Dr. Alencar não tardou em ir até o escritório do amigo, na tentativa de levar uma palavra de consolo, mas convicto da árdua tarefa de convencer o amigo, inconsolável . O velho e experiente advogado sentou-se e pôs a desfolhar uns autos; mas, passados alguns minutos, sem levantar os olhos, enunciou: Esqueça essa mulher! Com a dialética própria que havia entre eles, discorreu, expôs e analisou tanto o caso, que a altercação o levou a sair convencido de que a empreitada surtira a eficácia desejada.

Alentado por esses conselhos amistosos e sensatos, Dr. Onofre até parecia respirar mais aliviado, e até disposto a carregar com resignação a sua cruz e tocar a vida pra frente.

O dia seguinte, porém, mostrou que ambos estavam enganados.
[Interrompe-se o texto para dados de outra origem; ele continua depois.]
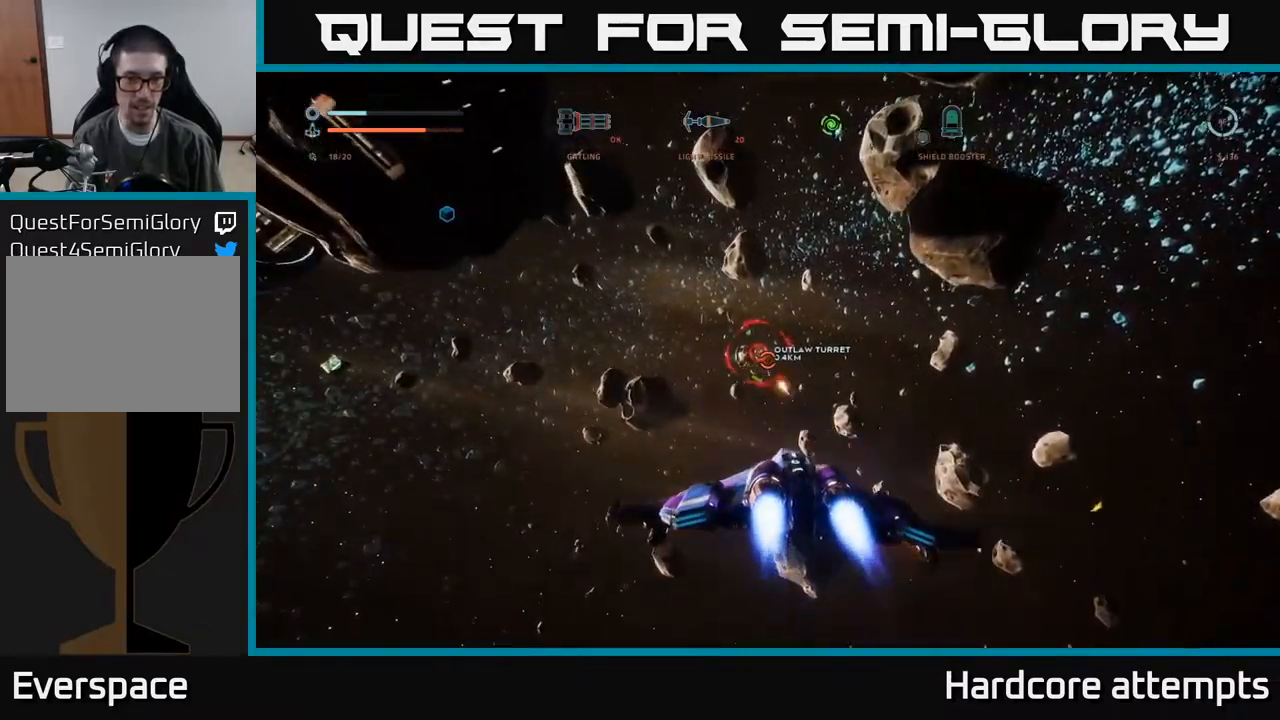
{"buttons": ["L1"], "left_stick": "up", "right_stick": "left", "events": [[100, "R2", "up"], [184, "A", "up"], [250, "L1", "down"], [267, "right_stick", "left"]]}
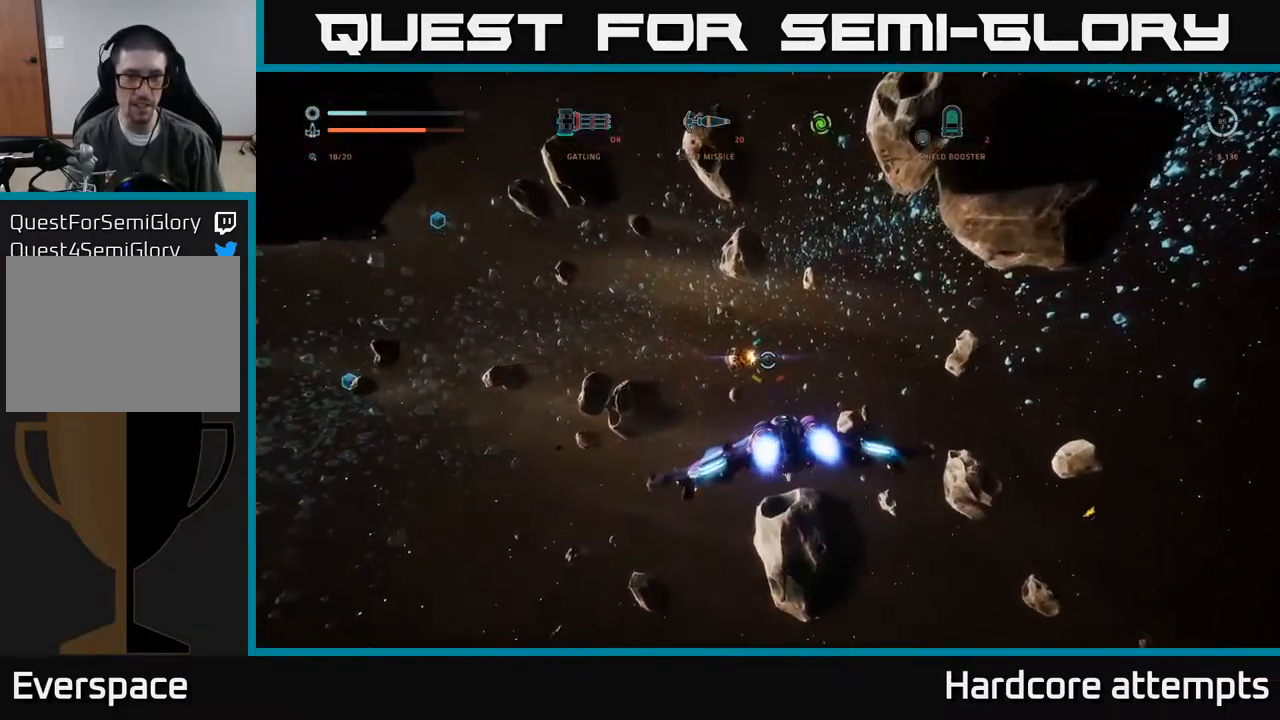
{"buttons": [], "left_stick": "down-left", "right_stick": "left", "events": [[67, "L1", "up"], [150, "left_stick", "down-left"]]}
Com uma longa crise de lágrimas, Dr. Onofre foi visto de bar em bar, bebendo sem parar. Com ar trêmulo de animal vencido, com dois passos pra cá, três pra lá, atravessou a velha praça em meio aos comentários dos circunstantes que, incrédulos, testemunharam aquilo que os olhos não queriam acreditar.

Mesmo de longe podia ser ouvido recitando palavras incompreensíveis. Na redondeza o que se ouvia é que no dia seguinte a casa do Dr. Onofre amanheceu com todas as portas e janelas fechadas, nada costumeiro para aquela cidadezinha do interior.

Informou um vizinho, o seu Alfredo, que o doutor havia se retirado bem cedinho, levando consigo apenas a sua habitual maleta.

Dr. Onofre nunca mais foi visto na pequena cidade de Morada do sol.